The words used in Common Procedural Terminology (CPT) are specifically defined, sometimes to the point of causing confusion for people who are not expert in their use. They are chosen to denote a specific medical concept across specialties. One such word is “repair” especially when used in the context of dermatology.
CPT has a number of codes, running between 12001 and 13160 that are used to describe integumentary wound repair. The word repair is used consistently throughout the text and definitions in this section of the CPT manual. If a billing person doesn’t have in-depth knowledge of the CPT language, may think of a repair as meaning the correction of a wound that is the patient’s chief complaint. In truth, emergency room physicians use wound repair codes on a daily basis.
A dermatologist should not be billing to close the excision he or she made to remove a dermal lesion. This does seem fair and reasonable. In everyday speech, “wound repair” has a different connotation than “excision closure.” After all, a surgeon doesn’t separately bill to staple a patient after an appendectomy. CPT disagrees in some incidences, and it does not differentiate between closure and repair.
At the introduction of the Repair codes, CPT defines repair in parentheses. The title of this code sub-set is actually: Repair (Closure). A simple repair of the wound created by the excision of a skin lesion is included in an excision code. CPT recognizes that simple closure is an expected component of a lesion removal. If a dermatologist breaks the skin, he or she should close the wound. More complicated repairs of the wound, however, are not an integral part of the expected procedure.
Without reading the text that introduces CPT codes 12001 through 13160, a medical professional who does not specialize in medical coding can be confused by the definitions CPT provides. While the introductory text uses the word closure to describe repair, the code listings use repair exclusively. The code definitions by themselves do not include the explanatory information included at the manual section’s introduction. A thorough reading and understanding of CPT terminology is just as essential to an accurately coded medical claim as a properly documented healthcare record.

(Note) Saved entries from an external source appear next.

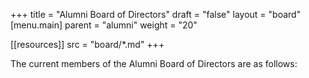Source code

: +++
title = "Alumni Board of Directors"
draft = "false"
layout = "board"
[menu.main]
  parent = "alumni"
  weight = "20"

[[resources]]
  src = "board/*.md"
+++

The current members of the Alumni Board of Directors are as follows:
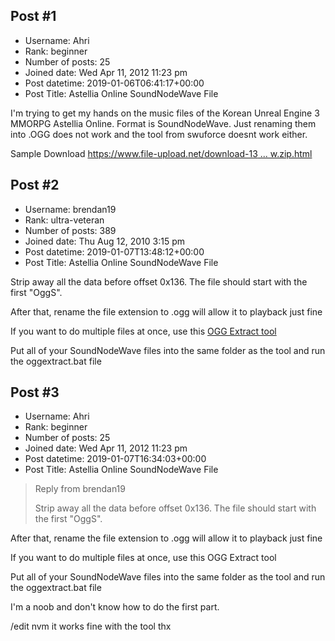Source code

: ## Post #1
- Username: Ahri
- Rank: beginner
- Number of posts: 25
- Joined date: Wed Apr 11, 2012 11:23 pm
- Post datetime: 2019-01-06T06:41:17+00:00
- Post Title: Astellia Online SoundNodeWave File

I'm trying to get my hands on the music files of the Korean Unreal Engine 3 MMORPG Astellia Online. Format is SoundNodeWave. Just renaming them into .OGG does not work and the tool from swuforce doesnt work either.

Sample Download
[https://www.file-upload.net/download-13 ... w.zip.html](https://www.file-upload.net/download-13459478/New.zip.html)
## Post #2
- Username: brendan19
- Rank: ultra-veteran
- Number of posts: 389
- Joined date: Thu Aug 12, 2010 3:15 pm
- Post datetime: 2019-01-07T13:48:12+00:00
- Post Title: Astellia Online SoundNodeWave File

Strip away all the data before offset 0x136. The file should start with the first "OggS".

After that, rename the file extension to .ogg will allow it to playback just fine

If you want to do multiple files at once, use this [OGG Extract tool](https://drive.google.com/file/d/1kIHVILdmiymE8H63Ij-OXYfeNHwV732E/view?usp=sharing)

Put all of your SoundNodeWave files into the same folder as the tool and run the oggextract.bat file
## Post #3
- Username: Ahri
- Rank: beginner
- Number of posts: 25
- Joined date: Wed Apr 11, 2012 11:23 pm
- Post datetime: 2019-01-07T16:34:03+00:00
- Post Title: Astellia Online SoundNodeWave File

> Reply from brendan19
>
> Strip away all the data before offset 0x136. The file should start with the first "OggS".

After that, rename the file extension to .ogg will allow it to playback just fine

If you want to do multiple files at once, use this OGG Extract tool

Put all of your SoundNodeWave files into the same folder as the tool and run the oggextract.bat file

I'm a noob and don't know how to do the first part.

/edit nvm it works fine with the tool thx

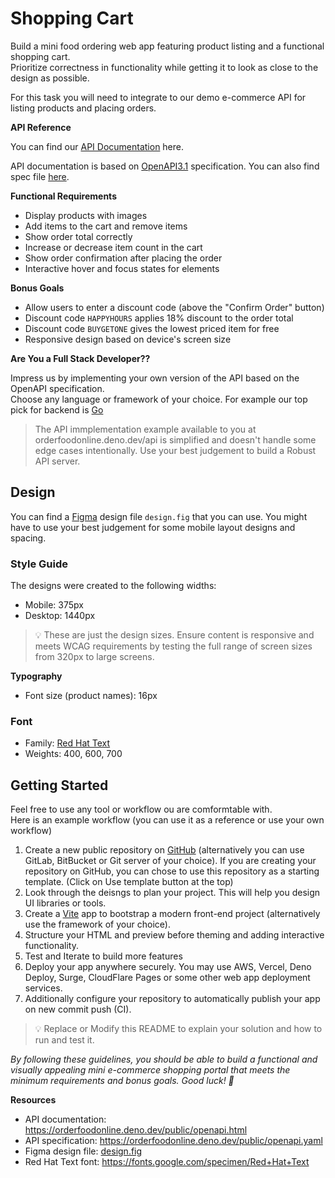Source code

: # Shopping Cart

Build a mini food ordering web app featuring product listing and a functional shopping cart.\
Prioritize correctness in functionality while getting it to look as close to the design as possible.

For this task you will need to integrate to our demo e-commerce API for listing products and placing orders.

**API Reference**

You can find our [API Documentation](https://orderfoodonline.deno.dev/public/openapi.html) here.

API documentation is based on [OpenAPI3.1](https://swagger.io/specification/v3/) specification.
You can also find spec file [here](https://orderfoodonline.deno.dev/public/openapi.yaml).
 
**Functional Requirements**

- Display products with images
- Add items to the cart and remove items
- Show order total correctly
- Increase or decrease item count in the cart
- Show order confirmation after placing the order
- Interactive hover and focus states for elements

**Bonus Goals**

- Allow users to enter a discount code (above the "Confirm Order" button)
- Discount code `HAPPYHOURS` applies 18% discount to the order total
- Discount code `BUYGETONE` gives the lowest priced item for free
- Responsive design based on device's screen size

**Are You a Full Stack Developer??**

Impress us by implementing your own version of the API based on the OpenAPI specification.\
Choose any language or framework of your choice. For example our top pick for backend is [Go](https://go.dev)

> The API immplementation example available to you at orderfoodonline.deno.dev/api is simplified and doesn't handle some edge cases intentionally.
> Use your best judgement to build a Robust API server.

## Design

You can find a [Figma](https://figma.com) design file `design.fig` that you can use.
You might have to use your best judgement for some mobile layout designs and spacing.

### Style Guide

The designs were created to the following widths:

- Mobile: 375px
- Desktop: 1440px

> 💡 These are just the design sizes. Ensure content is responsive and meets WCAG requirements by testing the full range of screen sizes from 320px to large screens.

**Typography**

- Font size (product names): 16px

### Font

- Family: [Red Hat Text](https://fonts.google.com/specimen/Red+Hat+Text)
- Weights: 400, 600, 700

## Getting Started

Feel free to use any tool or workflow ou are comformtable with.\
Here is an example workflow (you can use it as a reference or use your own workflow)

1. Create a new public repository on [GitHub](https://github.com) (alternatively you can use GitLab, BitBucket or Git server of your choice).
   If you are creating your repository on GitHub, you can chose to use this repository as a starting template. (Click on Use template button at the top)
2. Look through the deisngs to plan your project. This will help you design UI libraries or tools.
3. Create a [Vite](https://vite.dev) app to bootstrap a modern front-end project (alternatively use the framework of your choice).
4. Structure your HTML and preview before theming and adding interactive functionality.
5. Test and Iterate to build more features
6. Deploy your app anywhere securely. You may use AWS, Vercel, Deno Deploy, Surge, CloudFlare Pages or some other web app deployment services.
7. Additionally configure your repository to automatically publish your app on new commit push (CI).

> 💡 Replace or Modify this README to explain your solution and how to run and test it.

_By following these guidelines, you should be able to build a functional and visually appealing mini e-commerce shopping portal that meets the minimum requirements and bonus goals. Good luck! 🚀_

**Resources**

- API documentation: https://orderfoodonline.deno.dev/public/openapi.html
- API specification: https://orderfoodonline.deno.dev/public/openapi.yaml
- Figma design file: [design.fig](./design.fig)
- Red Hat Text font: https://fonts.google.com/specimen/Red+Hat+Text
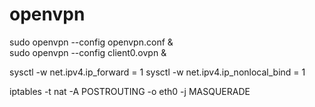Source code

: # openvpn

sudo openvpn --config openvpn.conf &  
sudo openvpn --config client0.ovpn &  

sysctl -w net.ipv4.ip_forward = 1 
sysctl -w net.ipv4.ip_nonlocal_bind = 1 

iptables -t nat -A POSTROUTING -o eth0 -j MASQUERADE 
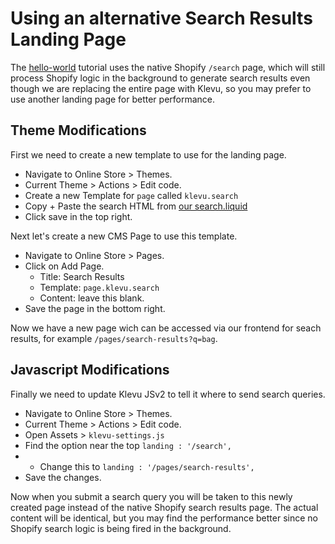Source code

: # Using an alternative Search Results Landing Page

The [hello-world](/getting-started/1-hello-world/shopify/README.md) tutorial
uses the native Shopify `/search` page, which will still process Shopify logic
in the background to generate search results even though we are replacing the entire
page with Klevu, so you may prefer to use another landing page for better performance.

## Theme Modifications

First we need to create a new template to use for the landing page.

- Navigate to Online Store > Themes.
- Current Theme > Actions > Edit code.
- Create a new Template for `page` called `klevu.search`
- Copy + Paste the search HTML from [our search.liquid](/getting-started/1-hello-world/shopify/resources/templates/search.liquid)
- Click save in the top right.

Next let's create a new CMS Page to use this template.

- Navigate to Online Store > Pages.
- Click on Add Page.
    - Title: Search Results
    - Template: `page.klevu.search` 
    - Content: leave this blank.
- Save the page in the bottom right.

Now we have a new page wich can be accessed via our frontend for seach results,
for example `/pages/search-results?q=bag`.

## Javascript Modifications

Finally we need to update Klevu JSv2 to tell it where to send search queries.

- Navigate to Online Store > Themes.
- Current Theme > Actions > Edit code.
- Open Assets > `klevu-settings.js`
- Find the option near the top `landing : '/search',`
- - Change this to `landing : '/pages/search-results',`
- Save the changes.

Now when you submit a search query you will be taken to this newly created
page instead of the native Shopify search results page. The actual content
will be identical, but you may find the performance better since no Shopify
search logic is being fired in the background.
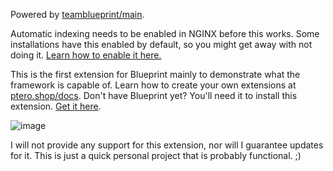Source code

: Powered by [teamblueprint/main](https://github.com/teamblueprint/main).

Automatic indexing needs to be enabled in NGINX before this works. Some installations have this enabled by default, so you might get away with not doing it. [Learn how to enable it here.](https://nginx.org/en/docs/http/ngx_http_autoindex_module.html)

This is the first extension for Blueprint mainly to demonstrate what the framework is capable of. Learn how to create your own extensions at [ptero.shop/docs](https://ptero.shop/docs).
Don't have Blueprint yet? You'll need it to install this extension. [Get it here](htttps://ptero.shop).

![image](https://i.imgur.com/ByY19h1.png)

I will not provide any support for this extension, nor will I guarantee updates for it. This is just a quick personal project that is probably functional. ;)
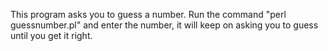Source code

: This program asks you to guess a number. Run the command "perl guessnumber.pl" and enter the number, it will keep on asking you to guess until you get it right.

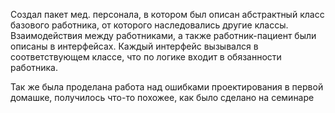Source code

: Создал пакет мед. персонала, в котором был описан абстрактный класс базового работника, 
от которого наследовались другие классы. 
Взаимодействия между работниками, а также работник-пациент были описаны в интерфейсах. 
Каждый интерфейс вызывался в соответствующем классе, что по логике входит в обязанности работника.

Так же была проделана работа над ошибками проектирования в первой домашке, 
получилось что-то похожее, как было сделано на семинаре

CPT codes 12042 through 12047 are used to describe intermediate repairs of the neck, hands, feet and/or external genitalia. Just reading the code description does not tell a coder what an intermediate repair is. This is why medical coding, medical billing, and medical documentation review should be performed by certified coding and billing professionals. A professional medical biller or coder knows the difference between a simple repair and a simple closure: there is none. He or she knows that an intermediate repair of a wound entails layered closure of one or more deeper layers of subcutaneous tissues, in addition to the dermis and epidermis. Intermediate closure can also include a single-layer closure that entails excessive debridement.
The components of an intermediate repair are not normally an essential component of a lesion excision. For this reason, CPT does not bundle intermediate repair with the primary procedure, the way it does a simple repair. The majority of lesion excisions do not require intermediate repair. Alternatively, the medical record may not substantiate defining the wound closure independently.
Even less likely is a skin lesion excision that requires complex repair. CPT is even more precise when introducing the codes 13100 through 13160. The manual explicitly states that the excision of benign and malignant lesions are not included in these codes. They are expected to be reported separately from a lesion excision if a complex excision closure is required. A complex repair includes the services provided in simple and intermediate repairs in addition to extensive undermining, stents, or retention sutures.
It is unlikely that a dermatologist will frequently perform complex repairs in the regular office setting. If they do, the patient records must contain the relevant documentation to support the coding assigned and billed. Dermatologists who bill a higher than average percentage of complex wound repairs may expose themselves to increased scrutiny from third-party payers, including RACs.